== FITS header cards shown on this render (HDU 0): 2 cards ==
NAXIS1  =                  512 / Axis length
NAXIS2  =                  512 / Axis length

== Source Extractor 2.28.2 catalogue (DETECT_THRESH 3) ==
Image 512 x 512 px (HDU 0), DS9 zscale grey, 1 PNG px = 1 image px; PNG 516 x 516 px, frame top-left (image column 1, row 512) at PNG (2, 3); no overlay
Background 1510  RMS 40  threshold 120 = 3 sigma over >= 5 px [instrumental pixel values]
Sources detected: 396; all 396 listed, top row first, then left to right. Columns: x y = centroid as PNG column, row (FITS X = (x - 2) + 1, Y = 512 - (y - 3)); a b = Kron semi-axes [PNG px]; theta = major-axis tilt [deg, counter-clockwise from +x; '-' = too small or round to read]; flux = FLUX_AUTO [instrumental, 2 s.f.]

* Exercise description *
Reproduce every line of the records above verbatim, keeping each character, space, and line break unchanged.

* Complete output *
== FITS header cards shown on this render (HDU 0): 2 cards ==
NAXIS1  =                  512 / Axis length
NAXIS2  =                  512 / Axis length

== Source Extractor 2.28.2 catalogue (DETECT_THRESH 3) ==
Image 512 x 512 px (HDU 0), DS9 zscale grey, 1 PNG px = 1 image px; PNG 516 x 516 px, frame top-left (image column 1, row 512) at PNG (2, 3); no overlay
Background 1510  RMS 40  threshold 120 = 3 sigma over >= 5 px [instrumental pixel values]
Sources detected: 396; all 396 listed, top row first, then left to right. Columns: x y = centroid as PNG column, row (FITS X = (x - 2) + 1, Y = 512 - (y - 3)); a b = Kron semi-axes [PNG px]; theta = major-axis tilt [deg, counter-clockwise from +x; '-' = too small or round to read]; flux = FLUX_AUTO [instrumental, 2 s.f.]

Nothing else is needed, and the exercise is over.